My own obese problem, though, was not much to write home about. I wasn’t in all that bad shape — but then they all say that, don’t they — seeing as I could see my toes when I looked down but not my junk – a term of slang that must be followed by the expression: “Y’know what I’m saying!”

And though my potbelly didn’t jut out like the prow of a ship as I waddled down the street, the times I did catch an inadvertent glimpse of my unadorned self in the bathroom mirror, I would wince at the sight of all those unwanted pounds I’d put on in all the wrong places.

Not that there are any right spots for them, now that one comes to think of it.

So, you see, I had reason enough to go on a crash diet-watch course or the latest in-vogue weight loss program, but the thing is – and this is the crux of the matter – I didn’t do either, per se — I’m not that into fads, ‘cause you can’t teach an old dog new tricks — and yet I shed kilos galore. To the extent that it caused some alarm among those who know me well and watched my own personal ‘downsize’ take place before their very eyes.

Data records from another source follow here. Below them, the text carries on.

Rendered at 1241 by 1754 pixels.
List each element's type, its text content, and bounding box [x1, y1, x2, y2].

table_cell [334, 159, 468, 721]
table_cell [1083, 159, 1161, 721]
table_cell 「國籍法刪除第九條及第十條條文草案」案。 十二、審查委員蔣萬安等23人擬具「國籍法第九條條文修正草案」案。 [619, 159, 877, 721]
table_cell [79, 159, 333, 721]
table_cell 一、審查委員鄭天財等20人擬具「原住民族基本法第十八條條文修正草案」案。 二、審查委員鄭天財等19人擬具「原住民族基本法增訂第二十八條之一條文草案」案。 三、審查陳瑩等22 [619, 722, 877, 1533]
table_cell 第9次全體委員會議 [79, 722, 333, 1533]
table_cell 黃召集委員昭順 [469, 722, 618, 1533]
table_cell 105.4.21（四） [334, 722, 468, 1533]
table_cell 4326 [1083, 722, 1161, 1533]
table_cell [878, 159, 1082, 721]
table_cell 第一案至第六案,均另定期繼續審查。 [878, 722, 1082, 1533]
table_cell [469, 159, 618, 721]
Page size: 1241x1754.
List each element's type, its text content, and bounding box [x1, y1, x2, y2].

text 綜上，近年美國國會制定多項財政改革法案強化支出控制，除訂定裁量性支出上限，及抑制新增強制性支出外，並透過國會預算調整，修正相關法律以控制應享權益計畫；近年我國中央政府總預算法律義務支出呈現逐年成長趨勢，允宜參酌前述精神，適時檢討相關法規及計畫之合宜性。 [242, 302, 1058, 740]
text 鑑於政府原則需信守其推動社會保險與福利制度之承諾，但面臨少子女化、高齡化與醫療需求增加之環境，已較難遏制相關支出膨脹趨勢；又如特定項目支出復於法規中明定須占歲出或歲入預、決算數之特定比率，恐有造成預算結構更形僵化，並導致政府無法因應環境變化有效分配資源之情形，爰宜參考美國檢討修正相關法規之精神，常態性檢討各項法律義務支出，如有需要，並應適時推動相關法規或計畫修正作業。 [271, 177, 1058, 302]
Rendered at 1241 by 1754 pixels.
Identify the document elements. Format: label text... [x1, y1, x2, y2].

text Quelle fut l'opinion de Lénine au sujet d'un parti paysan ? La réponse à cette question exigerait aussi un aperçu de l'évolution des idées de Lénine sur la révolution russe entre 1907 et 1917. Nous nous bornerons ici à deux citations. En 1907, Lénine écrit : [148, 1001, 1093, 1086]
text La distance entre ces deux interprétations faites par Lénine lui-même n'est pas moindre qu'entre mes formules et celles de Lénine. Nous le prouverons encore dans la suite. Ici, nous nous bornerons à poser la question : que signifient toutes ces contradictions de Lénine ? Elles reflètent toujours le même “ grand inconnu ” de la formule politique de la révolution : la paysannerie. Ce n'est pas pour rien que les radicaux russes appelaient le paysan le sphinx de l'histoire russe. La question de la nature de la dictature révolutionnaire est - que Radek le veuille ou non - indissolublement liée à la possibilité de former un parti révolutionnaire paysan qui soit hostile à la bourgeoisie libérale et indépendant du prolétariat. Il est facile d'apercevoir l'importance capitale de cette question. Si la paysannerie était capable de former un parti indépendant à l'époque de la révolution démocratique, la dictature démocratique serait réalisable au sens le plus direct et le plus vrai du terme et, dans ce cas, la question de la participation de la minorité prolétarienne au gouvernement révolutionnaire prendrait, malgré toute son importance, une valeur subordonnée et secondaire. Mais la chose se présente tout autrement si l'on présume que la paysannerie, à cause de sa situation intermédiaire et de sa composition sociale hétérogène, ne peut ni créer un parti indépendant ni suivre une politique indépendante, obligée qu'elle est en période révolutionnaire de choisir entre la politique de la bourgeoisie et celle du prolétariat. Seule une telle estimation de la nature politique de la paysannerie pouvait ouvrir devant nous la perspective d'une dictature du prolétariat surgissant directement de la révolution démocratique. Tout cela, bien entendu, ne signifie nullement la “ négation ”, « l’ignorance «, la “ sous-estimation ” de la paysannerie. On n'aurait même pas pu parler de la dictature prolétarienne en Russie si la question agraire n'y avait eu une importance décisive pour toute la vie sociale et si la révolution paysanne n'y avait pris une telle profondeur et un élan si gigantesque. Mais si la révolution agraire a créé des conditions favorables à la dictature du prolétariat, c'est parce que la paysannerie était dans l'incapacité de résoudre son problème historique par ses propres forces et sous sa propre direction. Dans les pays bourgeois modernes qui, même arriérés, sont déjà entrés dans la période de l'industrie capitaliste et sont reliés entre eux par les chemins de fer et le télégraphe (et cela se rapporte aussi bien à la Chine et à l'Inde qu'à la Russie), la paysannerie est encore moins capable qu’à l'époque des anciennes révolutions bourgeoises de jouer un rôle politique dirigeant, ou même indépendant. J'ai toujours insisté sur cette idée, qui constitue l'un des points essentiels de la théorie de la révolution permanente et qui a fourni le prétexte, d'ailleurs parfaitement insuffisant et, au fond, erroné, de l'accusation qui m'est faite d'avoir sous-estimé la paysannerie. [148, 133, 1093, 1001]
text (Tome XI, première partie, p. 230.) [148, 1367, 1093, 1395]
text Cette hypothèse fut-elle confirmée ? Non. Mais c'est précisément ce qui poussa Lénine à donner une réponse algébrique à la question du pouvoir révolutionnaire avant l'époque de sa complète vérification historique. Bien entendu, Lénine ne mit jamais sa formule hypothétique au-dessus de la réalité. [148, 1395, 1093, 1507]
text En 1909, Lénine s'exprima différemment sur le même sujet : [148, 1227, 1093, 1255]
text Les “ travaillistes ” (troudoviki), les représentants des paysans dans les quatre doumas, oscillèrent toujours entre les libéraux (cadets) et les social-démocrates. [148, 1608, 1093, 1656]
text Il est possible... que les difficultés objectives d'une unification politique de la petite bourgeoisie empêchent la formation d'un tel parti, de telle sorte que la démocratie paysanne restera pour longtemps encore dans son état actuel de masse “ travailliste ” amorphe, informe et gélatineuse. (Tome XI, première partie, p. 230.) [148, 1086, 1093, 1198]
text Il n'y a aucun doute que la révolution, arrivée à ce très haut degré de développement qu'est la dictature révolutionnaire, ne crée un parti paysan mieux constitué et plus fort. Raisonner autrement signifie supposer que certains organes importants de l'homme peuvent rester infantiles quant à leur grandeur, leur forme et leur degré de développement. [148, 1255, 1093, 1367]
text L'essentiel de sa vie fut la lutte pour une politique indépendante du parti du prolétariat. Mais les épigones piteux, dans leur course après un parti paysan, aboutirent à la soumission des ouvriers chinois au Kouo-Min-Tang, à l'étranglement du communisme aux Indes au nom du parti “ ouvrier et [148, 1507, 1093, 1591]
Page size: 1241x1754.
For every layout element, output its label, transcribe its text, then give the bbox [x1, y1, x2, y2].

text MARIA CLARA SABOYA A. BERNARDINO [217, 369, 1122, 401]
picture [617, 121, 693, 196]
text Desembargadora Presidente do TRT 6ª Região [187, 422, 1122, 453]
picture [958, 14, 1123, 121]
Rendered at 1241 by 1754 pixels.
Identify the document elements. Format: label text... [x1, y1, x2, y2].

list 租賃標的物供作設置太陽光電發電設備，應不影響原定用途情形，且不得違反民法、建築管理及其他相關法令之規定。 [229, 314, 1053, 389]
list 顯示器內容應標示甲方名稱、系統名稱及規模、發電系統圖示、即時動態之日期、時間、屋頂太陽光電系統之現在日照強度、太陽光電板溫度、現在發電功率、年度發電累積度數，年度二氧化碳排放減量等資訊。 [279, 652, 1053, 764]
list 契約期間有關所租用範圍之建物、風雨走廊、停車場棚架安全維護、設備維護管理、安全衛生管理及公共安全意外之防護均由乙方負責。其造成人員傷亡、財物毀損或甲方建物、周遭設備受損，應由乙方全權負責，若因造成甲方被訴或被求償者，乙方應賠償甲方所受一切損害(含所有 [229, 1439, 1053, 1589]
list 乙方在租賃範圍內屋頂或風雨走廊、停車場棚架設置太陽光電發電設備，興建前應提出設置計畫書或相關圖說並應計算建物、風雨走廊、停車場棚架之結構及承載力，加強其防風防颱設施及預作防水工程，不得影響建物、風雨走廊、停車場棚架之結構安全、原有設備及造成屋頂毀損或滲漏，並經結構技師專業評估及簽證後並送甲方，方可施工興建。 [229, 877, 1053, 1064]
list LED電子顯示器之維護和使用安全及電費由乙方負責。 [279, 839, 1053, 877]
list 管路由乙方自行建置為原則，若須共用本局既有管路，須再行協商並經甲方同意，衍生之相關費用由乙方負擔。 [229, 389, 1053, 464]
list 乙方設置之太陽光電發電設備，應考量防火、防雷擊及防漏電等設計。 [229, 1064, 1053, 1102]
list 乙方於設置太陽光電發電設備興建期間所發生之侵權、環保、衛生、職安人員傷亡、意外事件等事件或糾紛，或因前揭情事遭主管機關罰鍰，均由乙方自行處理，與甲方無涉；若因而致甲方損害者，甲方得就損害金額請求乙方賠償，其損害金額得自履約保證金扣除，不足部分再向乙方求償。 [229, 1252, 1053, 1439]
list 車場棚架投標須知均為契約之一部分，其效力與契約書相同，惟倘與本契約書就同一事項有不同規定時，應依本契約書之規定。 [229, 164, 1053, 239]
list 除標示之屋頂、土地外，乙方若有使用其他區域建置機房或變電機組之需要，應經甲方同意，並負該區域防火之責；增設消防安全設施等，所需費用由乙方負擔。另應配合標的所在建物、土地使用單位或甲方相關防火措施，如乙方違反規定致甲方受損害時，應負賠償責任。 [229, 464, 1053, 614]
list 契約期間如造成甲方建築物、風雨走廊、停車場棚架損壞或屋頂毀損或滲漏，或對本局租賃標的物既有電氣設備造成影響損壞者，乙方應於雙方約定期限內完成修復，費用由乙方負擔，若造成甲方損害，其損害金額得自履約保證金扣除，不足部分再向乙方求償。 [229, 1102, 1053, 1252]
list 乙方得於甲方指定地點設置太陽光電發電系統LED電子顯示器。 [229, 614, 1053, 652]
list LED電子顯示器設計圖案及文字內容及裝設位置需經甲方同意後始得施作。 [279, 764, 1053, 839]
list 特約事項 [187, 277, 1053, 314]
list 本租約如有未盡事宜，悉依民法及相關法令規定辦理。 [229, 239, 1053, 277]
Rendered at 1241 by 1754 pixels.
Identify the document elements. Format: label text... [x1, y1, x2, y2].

On a more prosaic note: my pants no longer fit; they swim about my hips.

Two causes I ascribe my own scale down to (with a statutory warning not to try the second of them at home)

TAKE what is to follow next with the proverbial pinch of salt. It’s kind of tongue-in-cheeky, yet at its kernel, as is the case with most whimsy, there is a whole grain of truth. Now I’m no dietician or weight trainer but I have a sort of apt gut feeling that the roots to those lost keys of mine can be traced to this pair of causes about to be spelt out – triggers, I think, is the au fait term for it.

The first source, of which I’m cocksure— the logic to back up my choice looks rock solid to me — is the plain and simple fact that I moved into an attic flat, four floors off the ground.

The bad side of lofts, as we all know or have heard tell, is their raw exposure to the elements. They swelter in summer, or so the gripes go, and chill to the bone in winter; the ceilings are low, the wind is high, and one can’t hear oneself think with the racket the rain makes on a too-close-for-comfort roof.

I began to take Phentermine in February 2015. After the first reception I felt good, easily refused food and lost the desire to eat. On the 7th day of the appointment I got a headache. But I knew about it as it was shown in the drug instruction at I was losing weight easily. I lost 10 kg after a month. Later I noticed that I stopped eating. I lost appetite at all. I forced myself to eat and it helped to decrease migraines.

But, in my own humble opinion, the worst thing about them is that, in the event of an earthquake, a real big bad one, there’s no way you’re going to get it out of the flat, down the stairs, and off the premises. By the time you grab what’s near and dear, plus some warm clothes, say — only diehard pessimists keep emergency kits handy — the place will come crashing down about your ears.